Idrissa Seck a toujours voulu retourner au Pds. Il a l’obsession du Pds. Tout ce qu’il souhaite, c’est, avant de mourir, de porter le titre de secrétaire général national du Pds. Par rapport à cet objectif, Idrissa Seck est prêt à toutes les contorsions, à toutes les compromissions. Maintenant, qu’est-ce qui doit l’expliquer ? Il y a plusieurs facteurs. Quand on regarde aujourd’hui la configuration de l’espace politique sénégalais, il est évident que Idrissa Seck ne peut pas trouver d’allié qu’auprès de Abdoulaye Wade. Une bonne partie de l’espace politique est occupée par la coalition Bennoo Siggil Senegaal. J’ai l’impression que la démission de Macky Sall a brouillé le schéma de Idrissa Seck. Aujourd’hui, à la surprise de beaucoup d’observateurs, Macky Sall et son parti Apr/Yaakaar se sont bien comportés. Qu’on le veuille ou non, il y a une forte saignée du Pds vers Apr/Yaakaar. L’autre facteur explicatif, c’est que le personnel politique que Wade a choisi pour diriger le parti s’est montré incompétent, incapable d’arrêter cette hémorragie. Par contre, le discours du genre : «C’est à sa demande», ça franchement c’est encore une supercherie qu’on nous a envoyée pour nous faire croire que Wade n’est pas demandeur. En fait, ils ont mutuellement besoin de se retrouver. D’ailleurs, ce n’est pas des retrouvailles de la famille libérale, mais celles de familles de prédateurs. Ce qu’ils (Wade et Idy) se sont dit en matière d’argent, tant qu’ils ne me donneront pas des réponses claires et précises, je considère qu’ils ont trouvé un compromis par rapport à l’argent du Sénégal.
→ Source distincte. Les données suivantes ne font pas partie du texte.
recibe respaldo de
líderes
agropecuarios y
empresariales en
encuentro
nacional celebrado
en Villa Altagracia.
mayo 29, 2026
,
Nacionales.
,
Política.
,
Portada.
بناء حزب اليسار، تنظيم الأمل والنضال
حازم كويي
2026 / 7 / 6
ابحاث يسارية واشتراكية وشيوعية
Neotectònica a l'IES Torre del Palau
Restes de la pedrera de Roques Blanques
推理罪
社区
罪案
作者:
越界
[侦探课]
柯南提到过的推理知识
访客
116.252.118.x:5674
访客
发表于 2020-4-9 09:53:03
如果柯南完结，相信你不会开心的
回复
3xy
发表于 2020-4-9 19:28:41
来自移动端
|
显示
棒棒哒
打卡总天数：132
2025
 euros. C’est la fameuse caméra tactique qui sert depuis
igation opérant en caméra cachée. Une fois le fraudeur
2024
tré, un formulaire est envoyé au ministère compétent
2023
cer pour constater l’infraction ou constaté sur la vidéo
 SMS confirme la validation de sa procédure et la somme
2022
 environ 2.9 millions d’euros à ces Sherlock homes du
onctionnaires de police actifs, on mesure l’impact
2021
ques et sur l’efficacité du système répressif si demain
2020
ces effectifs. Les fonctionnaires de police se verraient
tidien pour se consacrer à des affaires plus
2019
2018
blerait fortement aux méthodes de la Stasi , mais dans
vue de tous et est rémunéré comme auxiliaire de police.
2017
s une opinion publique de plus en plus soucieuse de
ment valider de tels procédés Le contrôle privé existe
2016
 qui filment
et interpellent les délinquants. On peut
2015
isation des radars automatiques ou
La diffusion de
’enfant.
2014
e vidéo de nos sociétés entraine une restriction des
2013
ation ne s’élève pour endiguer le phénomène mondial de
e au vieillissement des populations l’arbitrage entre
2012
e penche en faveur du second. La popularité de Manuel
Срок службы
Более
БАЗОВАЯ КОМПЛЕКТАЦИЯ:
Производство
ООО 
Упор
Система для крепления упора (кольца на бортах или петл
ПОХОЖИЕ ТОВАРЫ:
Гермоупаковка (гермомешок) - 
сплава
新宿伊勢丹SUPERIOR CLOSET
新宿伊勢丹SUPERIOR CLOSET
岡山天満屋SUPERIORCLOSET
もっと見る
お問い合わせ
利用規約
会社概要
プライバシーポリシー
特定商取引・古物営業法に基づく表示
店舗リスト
Après tout ce qui s’est passé, quant sera-t-il de l’intégration de Idrissa Seck au Pds ?
Le Pds, c’est Abdoulaye Wade. Sa volonté est celle des autres. Ça ne posera pas de problème, en ce qui concerne les responsables. Par contre, les militants qui sont encore sains, eux, doivent avoir beaucoup de chagrin. Le secrétaire général de leur parti est en train d’offrir à ce peuple, un spectacle honteux, de mauvais goût, qui constitue une dévaluation des valeurs pour lesquelles nous nous sommes battus à ses côtés pendant 26 ans pour l’amener au pouvoir.